• _EXERCISE BRIEF_: From the first line to the last, retype the records exactly without their images.
+++ EXTRACTED RECORDS
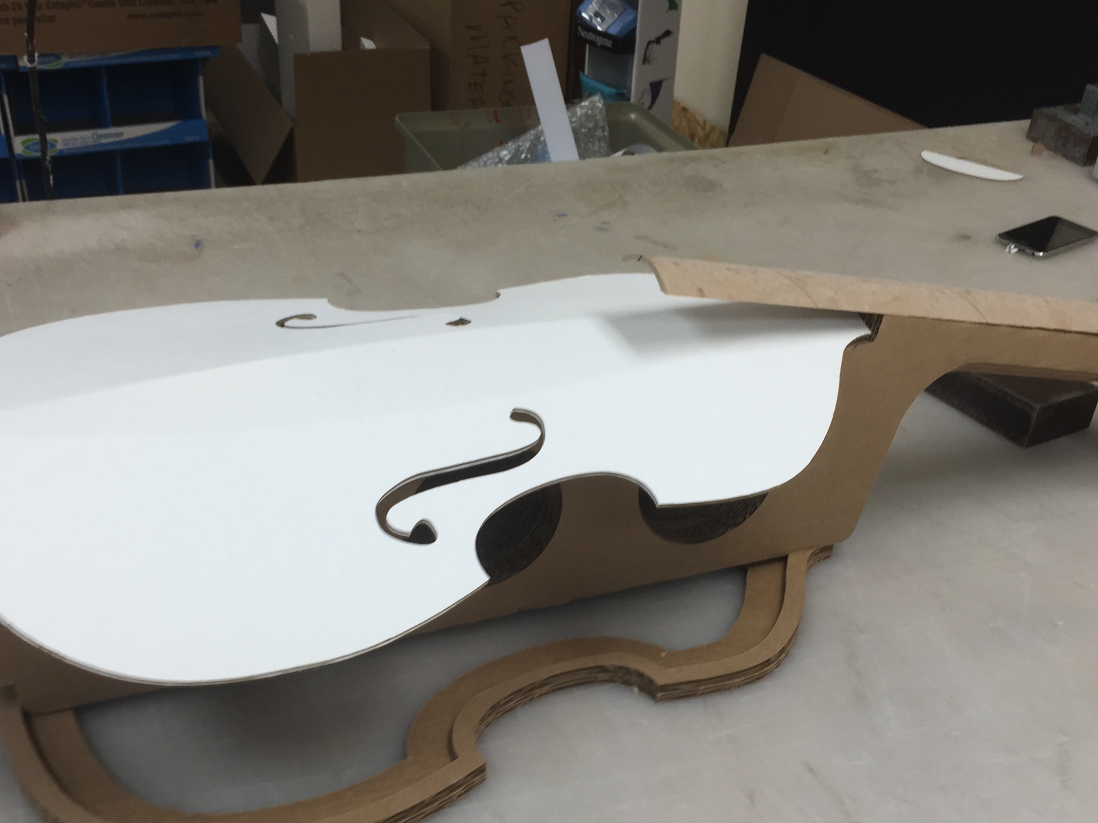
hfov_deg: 44.8
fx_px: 1332
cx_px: 533
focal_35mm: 42
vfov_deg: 34.0
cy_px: 552
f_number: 2.2
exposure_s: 1/60
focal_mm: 4.15
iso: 32
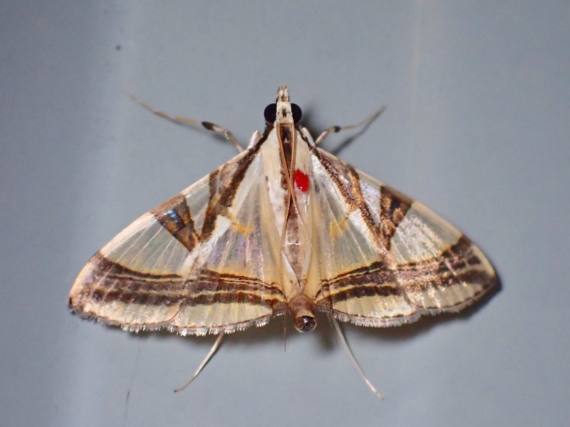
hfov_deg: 19.6
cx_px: 285
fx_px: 1647
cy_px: 214
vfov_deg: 14.8
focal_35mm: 100
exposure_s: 1/100
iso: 800
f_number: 14
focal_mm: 18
++++++
• _RESPONSE_:
hfov_deg: 44.8
fx_px: 1332
cx_px: 533
focal_35mm: 42
vfov_deg: 34.0
cy_px: 552
f_number: 2.2
exposure_s: 1/60
focal_mm: 4.15
iso: 32
hfov_deg: 19.6
cx_px: 285
fx_px: 1647
cy_px: 214
vfov_deg: 14.8
focal_35mm: 100
exposure_s: 1/100
iso: 800
f_number: 14
focal_mm: 18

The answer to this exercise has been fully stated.